Zapisane wpisy danych:

━━━━

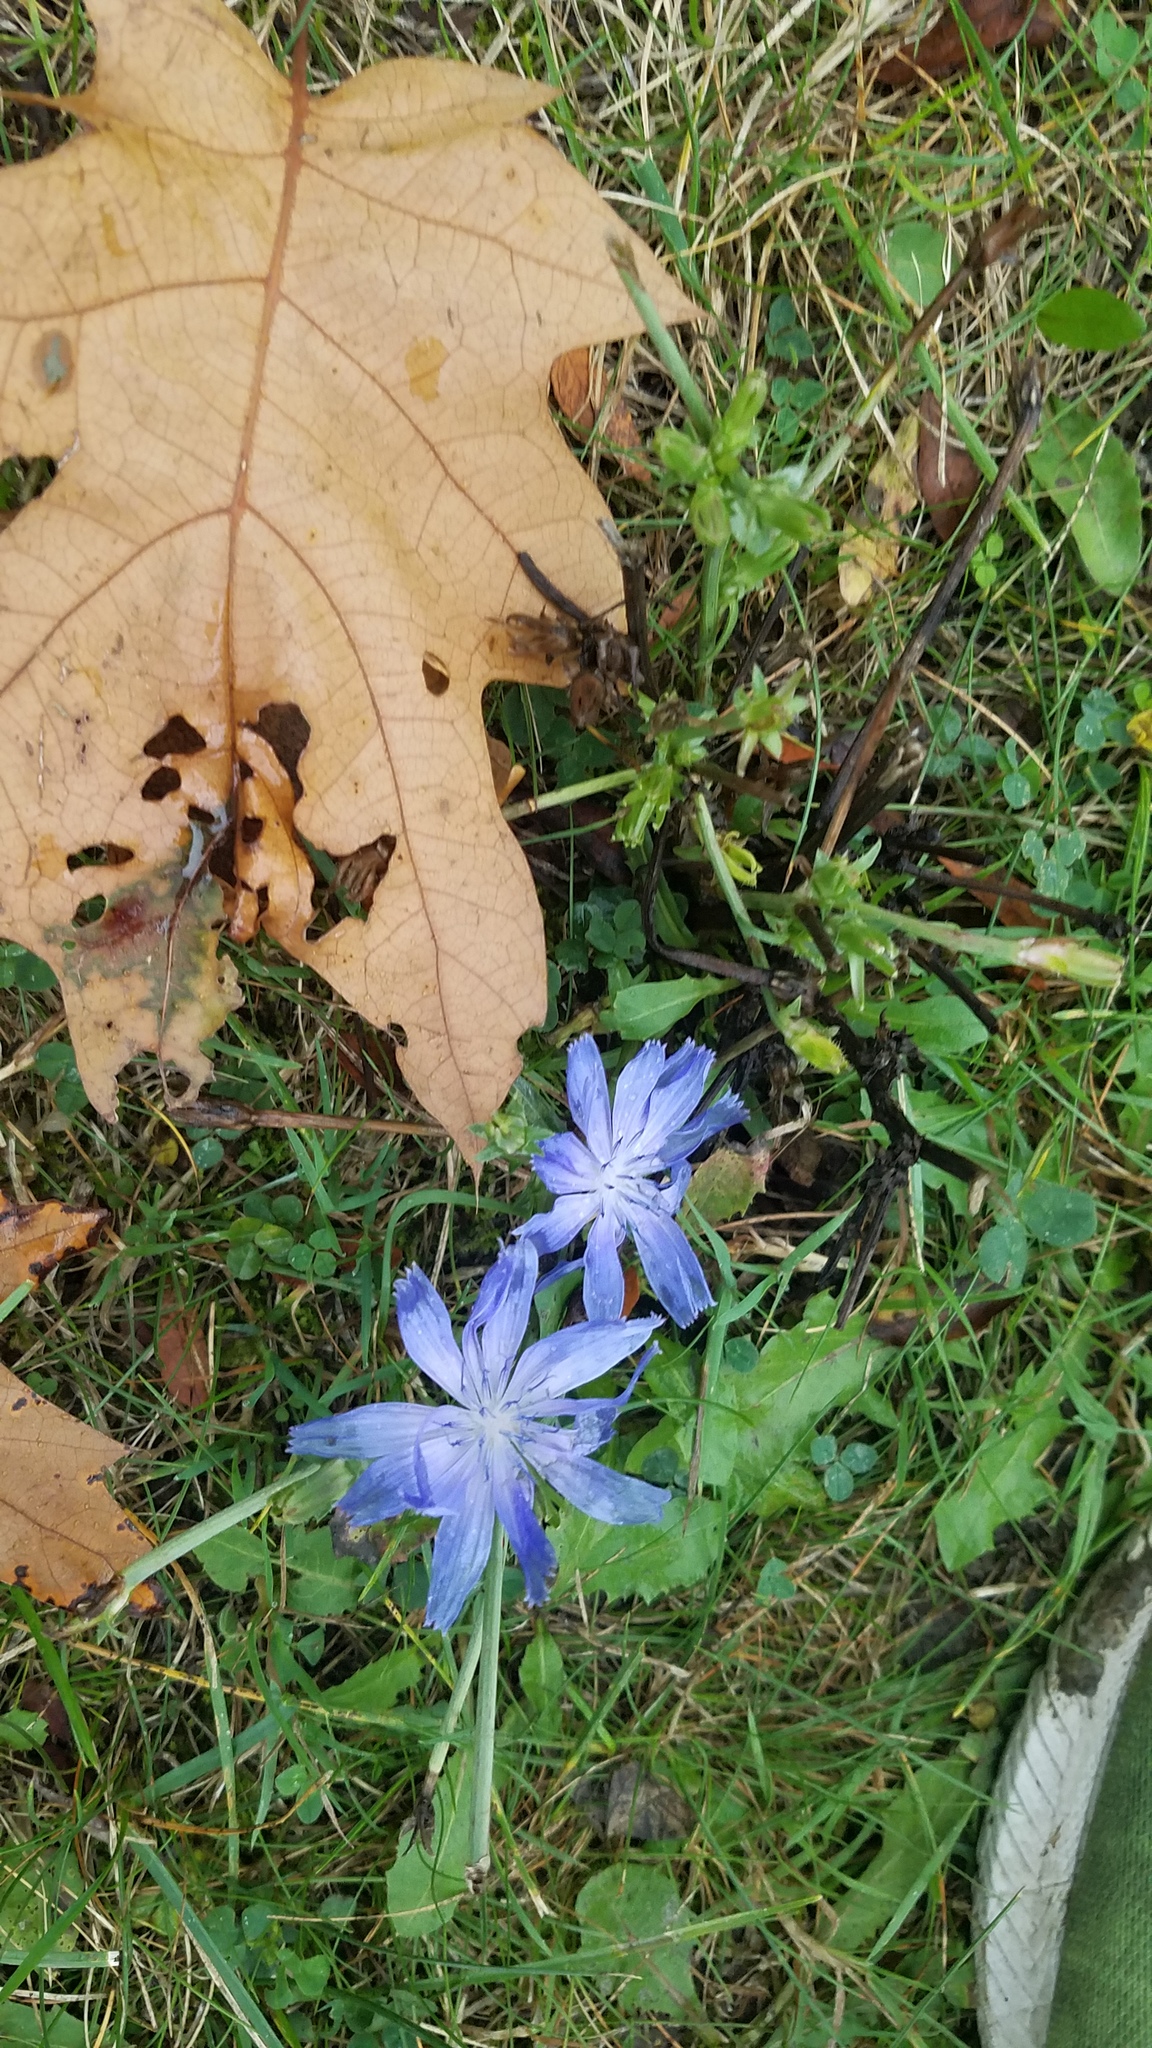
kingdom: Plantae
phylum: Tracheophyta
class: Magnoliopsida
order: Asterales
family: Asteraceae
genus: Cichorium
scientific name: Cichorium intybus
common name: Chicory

━━━━

» **Cel zadania**: Przekształć wiersze wszystkich powyższych wpisów w listę JSON złożoną z ciągów znaków, po jednym na każdy wiersz, z pominięciem pustych wierszy. Obrazy pomiń w odpowiedzi.

» **Pełna odpowiedź**:
[
  "kingdom: Plantae",
  "phylum: Tracheophyta",
  "class: Magnoliopsida",
  "order: Asterales",
  "family: Asteraceae",
  "genus: Cichorium",
  "scientific name: Cichorium intybus",
  "common name: Chicory"
]